• INSTRUCTIONS:
a - From the commentary on Mark 5, reproduce the passage between "I have to confess" and "it as he did.", inclusive.
b - List every scripture verse reference that appears in the commentary on Mark 5, written as the commentary gives it.

• SUPPLIED TEXT:
Start of Block

I have to confess that sometimes when I’m reading the Gospels, I don’t pay the closest attention to the healing stories. There are just so many of them, and they don’t seem to offer much narrative punch, to my eyes. But, of course, they are there for a reason, and which stories among the hundreds, if not thousands, the Apostles chose to include was a deliberate choice. So it’s important to pay attention to the details to see why perhaps an evangelist chose to include a particular healing story and to frame it as he did.
Today’s Gospel reading, Mark 5:21-43, includes two healing narratives: the raising of Jairus’s daughter, and the healing of the haemorrhaging woman. Not only are these stories completely different from each other and so stand out in their juxtaposition, but the second story is actually told in the middle of the first. It’s an interesting narrative choice and one worth investigating further.
At the start of our story, one of the leaders of the local synagogue, Jairus, breaks through the crowds to ask Jesus for help:
… [W]hen he saw him, he fell at his feet and begged him repeatedly, “My little daughter is at the point of death. Come and lay your hands on her, so that she may be made well, and live.” So he went with him. (5.22-23)
The father’s love is palpable; he is on his knees begging and calls his daughter, whom we later learn is twelve years old and so almost of marriageable age in their society, his “little daughter.” Jesus is moved by his pleas for help and so agrees to go with him.
But at this point the story is interrupted:
And a large crowd followed him and pressed in on him. Now there was a woman who had been suffering from haemorrhages for twelve years. She had endured much under many physicians, and had spent all that she had; and she was no better, but rather grew worse. She had heard about Jesus, and came up behind him in the crowd and touched his cloak, for she said, “If I but touch his clothes, I will be made well.” (5.24-28)

End of Block

• DATA EXCERPT:
Start of Block

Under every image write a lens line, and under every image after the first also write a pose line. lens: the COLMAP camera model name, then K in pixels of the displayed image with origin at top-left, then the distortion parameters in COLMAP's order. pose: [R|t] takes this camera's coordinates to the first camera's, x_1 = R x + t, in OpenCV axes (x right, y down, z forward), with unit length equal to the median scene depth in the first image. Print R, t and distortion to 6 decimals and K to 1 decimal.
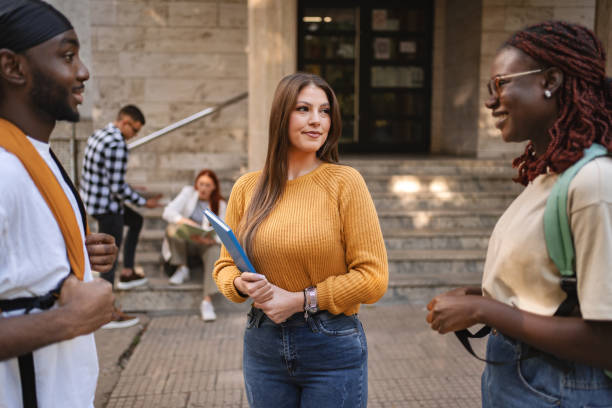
lens RADIAL K [[632.6, 0, 306.2], [0, 632.6, 200.4], [0, 0, 1]] dist [-0.000746, 0.027758]
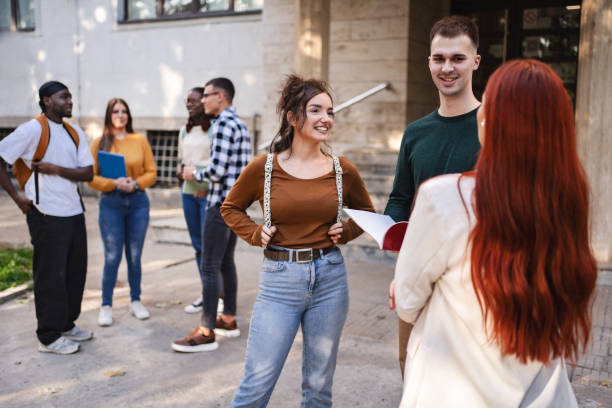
lens RADIAL K [[665.4, 0, 306.0], [0, 665.4, 204.0], [0, 0, 1]] dist [0.001106, 0.027104]
pose [[0.855033, 0.067033, -0.514223, 0.474716], [-0.063714, 0.997677, 0.024114, 0.017859], [0.514644, 0.012145, 0.857318, -0.150961]]
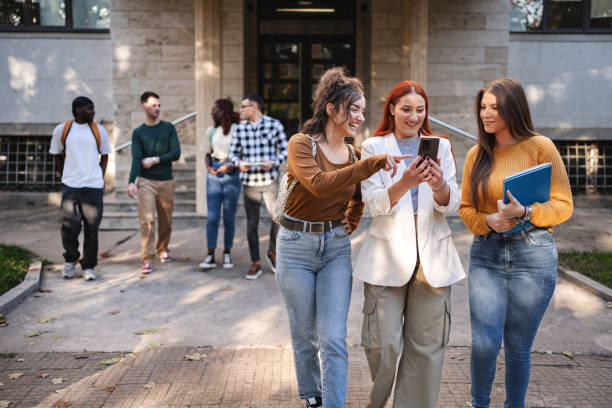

End of Block

• YOUR RESPONSES:
a -
I have to confess that sometimes when I’m reading the Gospels, I don’t pay the closest attention to the healing stories. There are just so many of them, and they don’t seem to offer much narrative punch, to my eyes. But, of course, they are there for a reason, and which stories among the hundreds, if not thousands, the Apostles chose to include was a deliberate choice. So it’s important to pay attention to the details to see why perhaps an evangelist chose to include a particular healing story and to frame it as he did.

b -
Mark 5:21-43
5.22-23
5.24-28